Materials and methods: the sample included 65 students (59.4% female, 21.9% victims and 17.2% bullies), that completed a validated questionnaire about school bullying. We used a pre-test, post-intervention study and established intervention and control groups.

Results: we found differences between victims and non-victims in academic problems, the location of the computer in the habitual residence of the child and in feelings of sadness. We found that 12.5% of surveyed students reported having witnessed cyberbullying in the past 2 months. We found differences between the pre-test and post-test periods in several variables (ignoring, badmouthing, hitting, hiding belongings). Lastly, we found significant differences between the intervention and the control groups in the stealing of belongings.

Conclusions: in conclusion, our findings corroborated the importance of the early detection of school bullying and the need to implement interventions to decrease its prevalence.


Anxiety Bullying Depression Somatic symptom disorders


School bullying and victimisation are widespread phenomena in childhood that are of great relevance and importance to various agents in education and public health as well as parents, teachers, counsellors and health professionals.

According to Olweus1, bullying is defined as recurrent negative actions performed over time within a relationship characterised by an imbalance of strength and power. That is, school bullying is a behaviour performed repeatedly and over time by one individual or group with the purpose of hurting, threatening, intimidating, blackmailing, excluding, frightening or harassing another person with the intention of causing some type of harm. The characteristic that differentiates bullying from other types of aggressive behaviour is the power imbalance between the victim and the perpetrator.2 Bullying may be physical or psychological, and in every instance is an attack on the dignity and rights of the other party.
::::::
Retype the school bullying text from "Conclusions: in conclusion, our" up to and including "and health professionals.". The items that come next are separate material, unrelated to the school bullying text.

● **Page images and their extracted text**
::::::
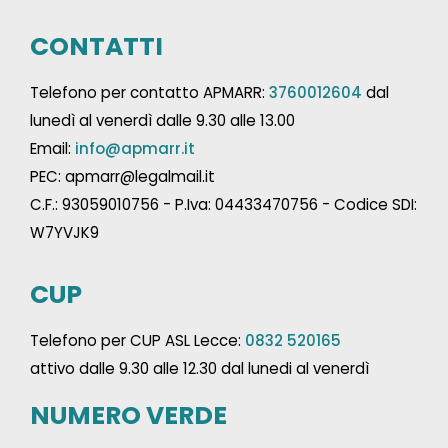
CONTATTI
Telefono per contatto APMARR:
3760012604
dal
lunedì al venerdì dalle 9.30 alle 13.00
Email:
info@apmarr.it
PEC: apmarr@legalmail.it
C.F.: 93059010756 - P.Iva: 04433470756 - Codice SDI:
W7YVJK9
CUP
Telefono per CUP ASL Lecce:
0832 520165
attivo dalle 9.30 alle 12.30 dal lunedi al venerdì
NUMERO VERDE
::::::
● **ANSWER SECTION**
Conclusions: in conclusion, our findings corroborated the importance of the early detection of school bullying and the need to implement interventions to decrease its prevalence.


Anxiety Bullying Depression Somatic symptom disorders


School bullying and victimisation are widespread phenomena in childhood that are of great relevance and importance to various agents in education and public health as well as parents, teachers, counsellors and health professionals.